From any sort of “rational” point of view, the answer to all these questions is “yes.” A Russian might have cause to believe Putin’s claim. It is not insane, but it is delivered to us in the exact same way that a skateboarding dog story would be, and because of this we unconsciously dismiss it, even as we hear it.
Strange, that, but there you have it.
The media shapes the message, and I would love to see the last two minutes of all broadcasts to be person-on-the-street interviews with people from foreign nations in the news, more like Humans of New York than a Hot Take on a topical news story. I need this perspective. I want to know what they are thinking, what their faces look like and how they nervously smile when they’re on camera.
They need to be portrayed beyond symbol, and be seen as complex, fully developed people we can understand and love, rather than targets to demonize, mock and bomb.
*1 For those interested, the Columbia Journalism Review has just published a detailed and fascinating article on the impact of Russian Fake News on the US election.
https://www.cjr.org/analysis/fake-news-media-election-trump.php
]]>It’s a bad movie, a very bad movie, and bad in a way that only a movie made in 1985 can be bad. If you’ll recall, Rocky ends up in Russia to fight Ivan Drago, the invincible Soviet super villain played by Dolph Lundgren.
Various dramatic things happen and Rocky wins, as he does pretty much every second movie. What’s striking about it, beyond how awful, cliched and child-like it is, is how vivid and oppressive the American propaganda is.
America has never been particularly subtle about propaganda, and this movie is no exception. It’s an Us Vs. Them proposition, the Soviets are all passionless robots and functionaries living under a cruel and despotic regime, and the Americans, well, they have heart, man, they’re real!
About five years after this movie was made the Soviet Union collapsed beneath it’s own rotting weight. This meant that The Cold War was over, and once again all that was good and free and just and true had won. However Operation Desert Storm, in which the US invaded Iraq, immediately commenced, and ever since, the Middle East (in one form or another) has been the enemy of the West.
After seeing Rocky IV, it struck me that America was always at war, it was as if they HAD to be at war, as if it was a necessary and functioning part of the system. “The Military Industrial Complex,” as it is conspiratorially called, is a huge business in the US, accounting for hundreds of billions dollars.
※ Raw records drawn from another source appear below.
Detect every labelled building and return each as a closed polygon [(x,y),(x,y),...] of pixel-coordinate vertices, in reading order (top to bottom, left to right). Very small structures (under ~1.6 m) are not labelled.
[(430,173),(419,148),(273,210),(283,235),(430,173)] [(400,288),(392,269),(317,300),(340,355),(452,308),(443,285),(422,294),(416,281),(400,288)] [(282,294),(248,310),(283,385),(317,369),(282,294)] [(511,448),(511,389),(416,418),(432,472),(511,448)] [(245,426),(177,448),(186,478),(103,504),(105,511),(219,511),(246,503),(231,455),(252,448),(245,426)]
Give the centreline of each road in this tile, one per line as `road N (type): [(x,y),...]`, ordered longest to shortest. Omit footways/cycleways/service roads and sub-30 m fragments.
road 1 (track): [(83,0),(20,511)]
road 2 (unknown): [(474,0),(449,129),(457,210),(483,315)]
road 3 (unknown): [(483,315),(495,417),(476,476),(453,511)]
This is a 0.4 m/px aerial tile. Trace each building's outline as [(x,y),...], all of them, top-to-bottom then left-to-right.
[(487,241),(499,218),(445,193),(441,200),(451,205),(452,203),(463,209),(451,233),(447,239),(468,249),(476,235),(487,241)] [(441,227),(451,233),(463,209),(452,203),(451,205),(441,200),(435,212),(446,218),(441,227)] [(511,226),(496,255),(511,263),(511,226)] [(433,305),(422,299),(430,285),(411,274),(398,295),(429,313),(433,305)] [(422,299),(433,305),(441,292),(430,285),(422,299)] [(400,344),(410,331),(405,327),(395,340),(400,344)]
It is a primary economic driver, one from which so much else flows, and it surely looks like it now exists as an essential part of the economy than some subordinate wing of government used to defend abstract principles like justice.
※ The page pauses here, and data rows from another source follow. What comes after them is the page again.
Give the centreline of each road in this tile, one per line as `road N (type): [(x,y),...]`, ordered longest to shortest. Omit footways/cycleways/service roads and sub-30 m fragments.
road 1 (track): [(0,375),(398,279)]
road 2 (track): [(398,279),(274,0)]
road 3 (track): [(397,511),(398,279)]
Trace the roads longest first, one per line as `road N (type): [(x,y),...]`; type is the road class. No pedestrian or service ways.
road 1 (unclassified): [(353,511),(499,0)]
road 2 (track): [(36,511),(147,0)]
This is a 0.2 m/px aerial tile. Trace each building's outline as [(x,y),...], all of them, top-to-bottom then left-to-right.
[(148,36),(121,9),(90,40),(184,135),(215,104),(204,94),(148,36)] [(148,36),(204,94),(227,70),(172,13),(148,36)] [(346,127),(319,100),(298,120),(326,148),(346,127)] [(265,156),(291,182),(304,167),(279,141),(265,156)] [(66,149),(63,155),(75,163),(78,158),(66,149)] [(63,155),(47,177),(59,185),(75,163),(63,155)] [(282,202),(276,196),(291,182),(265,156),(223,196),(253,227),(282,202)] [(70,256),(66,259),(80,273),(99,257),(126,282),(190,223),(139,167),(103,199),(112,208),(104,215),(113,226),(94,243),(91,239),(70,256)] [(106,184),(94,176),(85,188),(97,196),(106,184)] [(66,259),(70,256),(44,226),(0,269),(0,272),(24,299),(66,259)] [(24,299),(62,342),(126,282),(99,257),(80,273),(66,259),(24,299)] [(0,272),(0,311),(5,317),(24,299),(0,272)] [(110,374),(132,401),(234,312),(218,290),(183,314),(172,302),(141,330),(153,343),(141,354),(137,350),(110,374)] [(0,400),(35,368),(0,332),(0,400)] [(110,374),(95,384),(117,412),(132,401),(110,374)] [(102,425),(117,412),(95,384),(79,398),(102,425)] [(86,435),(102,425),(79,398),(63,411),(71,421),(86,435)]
Recently, on December the 2nd there was another mass shooting in the United States, this time in San Bernardino. It was the 355th of the year.
As the news broke, politicians assigned some assistant take to their Twitter accounts and Tweet out their feelings. The event, immediately politicized, had one flavour of politician crying out for gun control, while the other flavour of politician offered “thoughts and prayers.” It turns out that the “thoughts and prayer” crowd had all accepted donations from the NRA.
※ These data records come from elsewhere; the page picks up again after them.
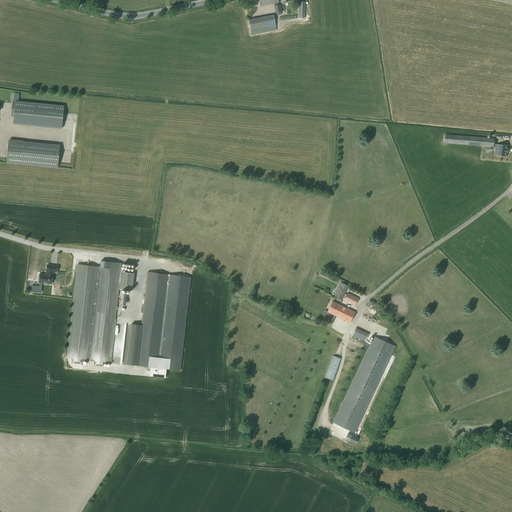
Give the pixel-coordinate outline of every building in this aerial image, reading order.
[(276,31),(275,28),(273,16),(248,20),(251,35),(276,31)] [(13,125),(62,129),(64,106),(12,101),(11,117),(13,117),(13,125)] [(495,139),(445,134),(444,143),(494,148),(495,139)] [(9,140),(7,163),(32,165),(57,168),(58,156),(22,153),(23,141),(9,140)] [(507,149),(507,146),(496,145),(495,156),(506,157),(507,153),(508,153),(508,149),(507,149)] [(81,364),(81,359),(95,361),(95,366),(103,367),(104,362),(110,363),(118,289),(131,290),(133,274),(120,272),(121,264),(106,262),(105,268),(77,265),(67,358),(73,359),(72,363),(81,364)] [(40,274),(39,277),(38,278),(38,281),(39,282),(39,284),(43,284),(44,285),(46,285),(47,284),(51,285),(52,276),(52,272),(56,272),(57,266),(47,265),(46,271),(47,271),(46,275),(40,274)] [(180,371),(190,277),(147,273),(141,326),(137,366),(150,367),(149,376),(165,378),(166,369),(180,371)] [(340,283),(336,293),(335,295),(333,294),(332,296),(335,297),(335,296),(341,299),(347,286),(340,283)] [(348,292),(344,301),(354,306),(358,298),(348,292)] [(350,323),(355,313),(332,302),(327,312),(350,323)] [(359,315),(367,318),(371,308),(362,305),(359,315)] [(127,365),(137,366),(141,326),(131,324),(127,365)] [(363,339),(366,332),(353,327),(350,334),(363,339)] [(333,424),(354,433),(394,346),(373,336),(333,424)] [(341,358),(338,358),(332,355),(328,368),(324,378),(333,381),(337,371),(341,358)] [(358,438),(347,433),(344,439),(355,444),(358,438)]
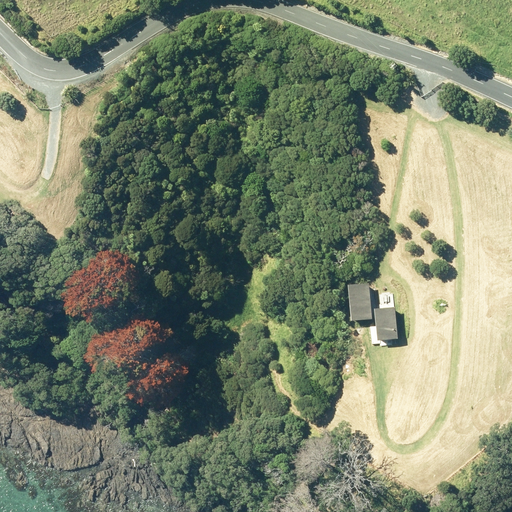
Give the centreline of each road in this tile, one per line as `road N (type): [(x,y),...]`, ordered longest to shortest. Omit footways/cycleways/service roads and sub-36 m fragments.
road 1 (tertiary): [(244,0),(511,96)]
road 2 (tertiary): [(0,33),(30,56),(70,62),(205,0)]
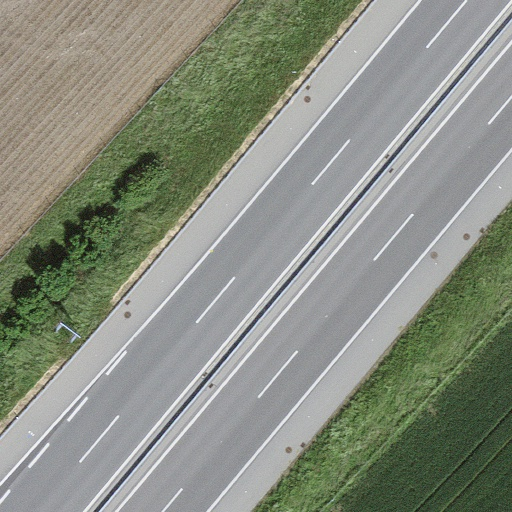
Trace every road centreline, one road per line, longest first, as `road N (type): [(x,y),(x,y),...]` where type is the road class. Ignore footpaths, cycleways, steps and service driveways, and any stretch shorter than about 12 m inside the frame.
road 1 (motorway): [(465,0),(35,511)]
road 2 (motorway): [(162,511),(511,96)]
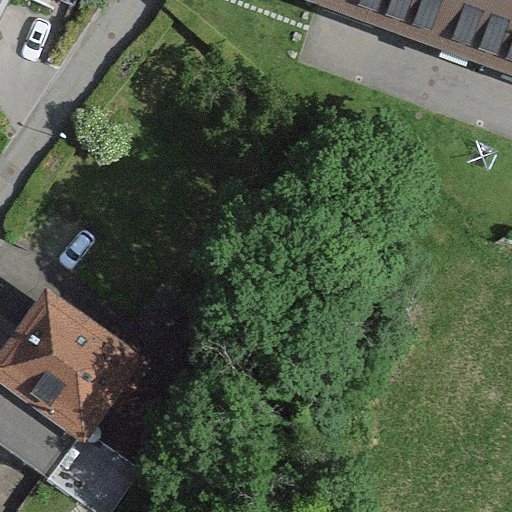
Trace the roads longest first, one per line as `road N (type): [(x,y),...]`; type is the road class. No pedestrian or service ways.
road 1 (residential): [(147,0),(0,194)]
road 2 (residential): [(511,104),(373,56)]
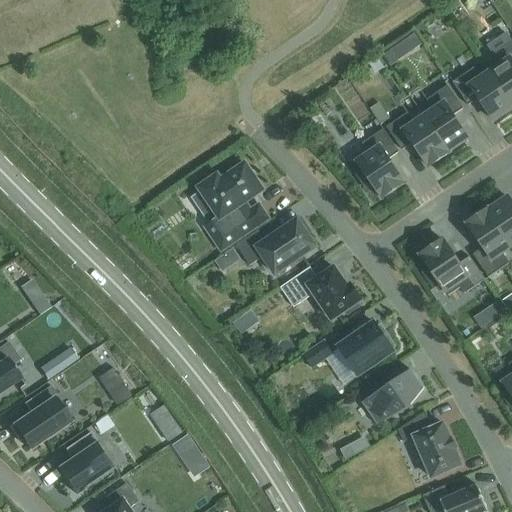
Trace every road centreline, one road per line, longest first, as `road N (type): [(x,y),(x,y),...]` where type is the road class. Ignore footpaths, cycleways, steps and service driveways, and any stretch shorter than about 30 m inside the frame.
road 1 (secondary): [(0,171),(176,351),(290,511)]
road 2 (residential): [(370,252),(509,471)]
road 3 (residential): [(511,160),(370,252)]
road 4 (residential): [(261,136),(370,252)]
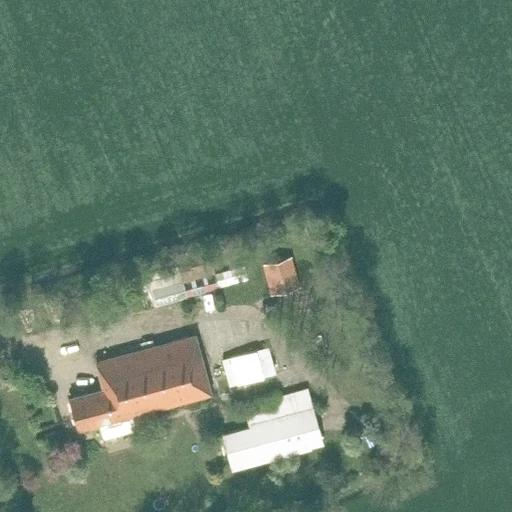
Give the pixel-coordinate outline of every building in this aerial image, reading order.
[(300,286),(293,257),(264,265),(271,294),(300,286)] [(149,282),(157,306),(188,297),(187,295),(218,286),(214,272),(211,263),(149,282)] [(241,264),(214,272),(218,286),(245,278),(241,264)] [(101,391),(67,399),(77,429),(99,423),(103,439),(132,430),(133,432),(149,428),(144,411),(212,392),(196,333),(93,361),(101,391)] [(210,356),(219,383),(258,371),(251,349),(257,347),(255,343),(210,356)] [(309,445),(300,412),(295,398),(244,412),(248,426),(221,434),(231,469),(309,445)]
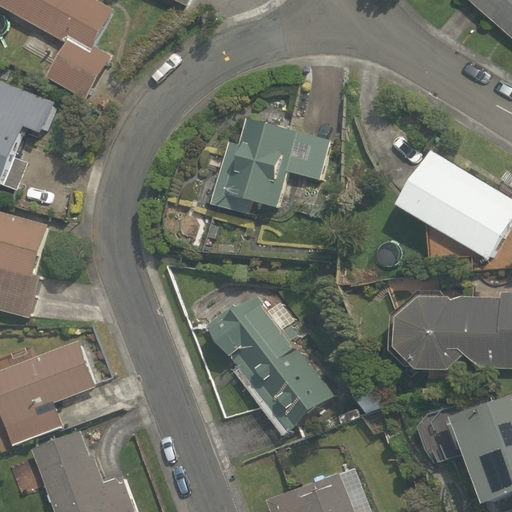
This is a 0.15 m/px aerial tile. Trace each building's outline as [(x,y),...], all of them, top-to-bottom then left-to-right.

https://twitter.com/igorvolsky
Granted, this is no scientific study, but it seems to confirm something that we already knew.
On the face of it, the NRA and the on-going weapon crisis is utterly mysterious. Why only in America? Why haven’t they done anything to try to solve this problem? I mean, from 2004 to 2013, there were 316,000 firearm deaths in the US set against 313 deaths from terrorism, but the resources are where?
In the US, politicians and thus policy, are bought.
That’s the way the system works.
War, be it with the Communists or the Terrorists, is very profitable, as is the production and sale of guns. It’s the sort of thing that should actually be put in the Constitution, just so everybody is clear about profit, rather than freedom, being the guiding light of the nation.
Until the anti-gun lobby starts to give representatives money commiserate with what the NRA does, then we are going to have to expect these trends, and all these deaths, to continue.